**Brief**
In the entries below, find every line holding the string "Educación" and collect it.

(Data items)
+ + +

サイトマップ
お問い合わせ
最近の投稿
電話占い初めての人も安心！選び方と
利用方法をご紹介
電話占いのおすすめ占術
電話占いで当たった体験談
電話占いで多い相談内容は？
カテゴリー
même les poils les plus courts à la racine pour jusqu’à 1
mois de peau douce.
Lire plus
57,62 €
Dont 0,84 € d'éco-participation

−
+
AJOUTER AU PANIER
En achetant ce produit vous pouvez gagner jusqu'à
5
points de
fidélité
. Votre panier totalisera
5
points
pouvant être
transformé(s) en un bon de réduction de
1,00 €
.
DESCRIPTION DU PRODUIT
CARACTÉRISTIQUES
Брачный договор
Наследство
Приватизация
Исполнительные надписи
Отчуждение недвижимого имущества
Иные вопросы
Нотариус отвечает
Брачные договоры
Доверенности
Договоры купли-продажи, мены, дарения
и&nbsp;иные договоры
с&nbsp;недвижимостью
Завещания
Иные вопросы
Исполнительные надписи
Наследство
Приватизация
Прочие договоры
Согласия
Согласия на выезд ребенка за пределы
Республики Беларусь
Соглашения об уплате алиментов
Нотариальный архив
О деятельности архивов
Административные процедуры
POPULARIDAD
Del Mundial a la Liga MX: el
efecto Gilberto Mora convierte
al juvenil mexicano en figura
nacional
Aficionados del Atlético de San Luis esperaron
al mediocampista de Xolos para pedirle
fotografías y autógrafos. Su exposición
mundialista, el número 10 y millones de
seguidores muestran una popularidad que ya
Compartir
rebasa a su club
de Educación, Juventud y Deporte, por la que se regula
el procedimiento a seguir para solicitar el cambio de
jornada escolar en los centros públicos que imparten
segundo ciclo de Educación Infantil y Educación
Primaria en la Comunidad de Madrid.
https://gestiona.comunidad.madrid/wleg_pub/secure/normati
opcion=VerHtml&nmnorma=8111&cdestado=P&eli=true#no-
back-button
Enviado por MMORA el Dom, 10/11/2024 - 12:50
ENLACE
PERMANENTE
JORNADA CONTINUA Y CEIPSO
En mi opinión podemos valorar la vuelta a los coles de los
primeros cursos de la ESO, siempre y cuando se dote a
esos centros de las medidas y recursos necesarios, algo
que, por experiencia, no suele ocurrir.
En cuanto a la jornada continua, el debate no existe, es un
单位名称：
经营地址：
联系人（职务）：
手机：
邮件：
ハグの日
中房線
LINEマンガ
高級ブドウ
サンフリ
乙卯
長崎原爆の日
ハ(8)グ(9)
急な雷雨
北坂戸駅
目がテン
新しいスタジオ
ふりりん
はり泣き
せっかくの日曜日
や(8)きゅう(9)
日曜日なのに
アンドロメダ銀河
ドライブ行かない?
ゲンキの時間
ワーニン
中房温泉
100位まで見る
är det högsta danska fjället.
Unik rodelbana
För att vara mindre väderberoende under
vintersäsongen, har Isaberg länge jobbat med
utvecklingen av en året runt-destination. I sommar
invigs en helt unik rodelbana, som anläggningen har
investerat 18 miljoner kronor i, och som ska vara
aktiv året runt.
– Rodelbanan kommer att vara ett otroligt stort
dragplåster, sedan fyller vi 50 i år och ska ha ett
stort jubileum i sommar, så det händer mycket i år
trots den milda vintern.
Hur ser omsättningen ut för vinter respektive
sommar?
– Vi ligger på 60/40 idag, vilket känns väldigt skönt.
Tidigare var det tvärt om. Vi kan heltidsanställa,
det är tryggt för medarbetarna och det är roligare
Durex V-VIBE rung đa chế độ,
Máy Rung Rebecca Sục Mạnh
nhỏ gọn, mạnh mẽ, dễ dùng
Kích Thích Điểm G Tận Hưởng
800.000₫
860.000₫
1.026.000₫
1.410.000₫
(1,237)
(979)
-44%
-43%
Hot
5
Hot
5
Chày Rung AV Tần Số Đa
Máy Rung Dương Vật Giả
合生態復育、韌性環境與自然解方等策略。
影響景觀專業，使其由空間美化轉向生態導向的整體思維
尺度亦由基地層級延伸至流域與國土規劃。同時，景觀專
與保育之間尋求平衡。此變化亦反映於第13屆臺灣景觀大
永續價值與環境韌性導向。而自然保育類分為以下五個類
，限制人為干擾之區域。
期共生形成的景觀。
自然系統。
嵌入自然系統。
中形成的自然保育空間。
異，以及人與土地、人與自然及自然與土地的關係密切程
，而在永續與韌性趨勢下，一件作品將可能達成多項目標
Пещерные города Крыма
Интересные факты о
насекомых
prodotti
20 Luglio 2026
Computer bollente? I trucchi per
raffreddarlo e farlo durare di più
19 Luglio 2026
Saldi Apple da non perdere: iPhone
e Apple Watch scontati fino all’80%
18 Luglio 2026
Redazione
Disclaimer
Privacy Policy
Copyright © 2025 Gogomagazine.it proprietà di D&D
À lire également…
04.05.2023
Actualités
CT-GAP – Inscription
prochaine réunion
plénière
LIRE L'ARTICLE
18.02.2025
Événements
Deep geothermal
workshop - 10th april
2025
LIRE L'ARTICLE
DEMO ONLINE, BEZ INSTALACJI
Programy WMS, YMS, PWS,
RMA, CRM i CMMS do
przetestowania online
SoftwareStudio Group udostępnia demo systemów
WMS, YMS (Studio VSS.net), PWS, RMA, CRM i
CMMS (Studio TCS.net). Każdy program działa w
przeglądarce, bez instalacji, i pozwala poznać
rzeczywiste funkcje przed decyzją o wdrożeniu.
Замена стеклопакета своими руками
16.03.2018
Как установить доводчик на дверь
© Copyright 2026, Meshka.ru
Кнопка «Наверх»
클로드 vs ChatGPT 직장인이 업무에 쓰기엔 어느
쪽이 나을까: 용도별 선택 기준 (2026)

+ + +

**Written response**
de Educación, Juventud y Deporte, por la que se regula
segundo ciclo de Educación Infantil y Educación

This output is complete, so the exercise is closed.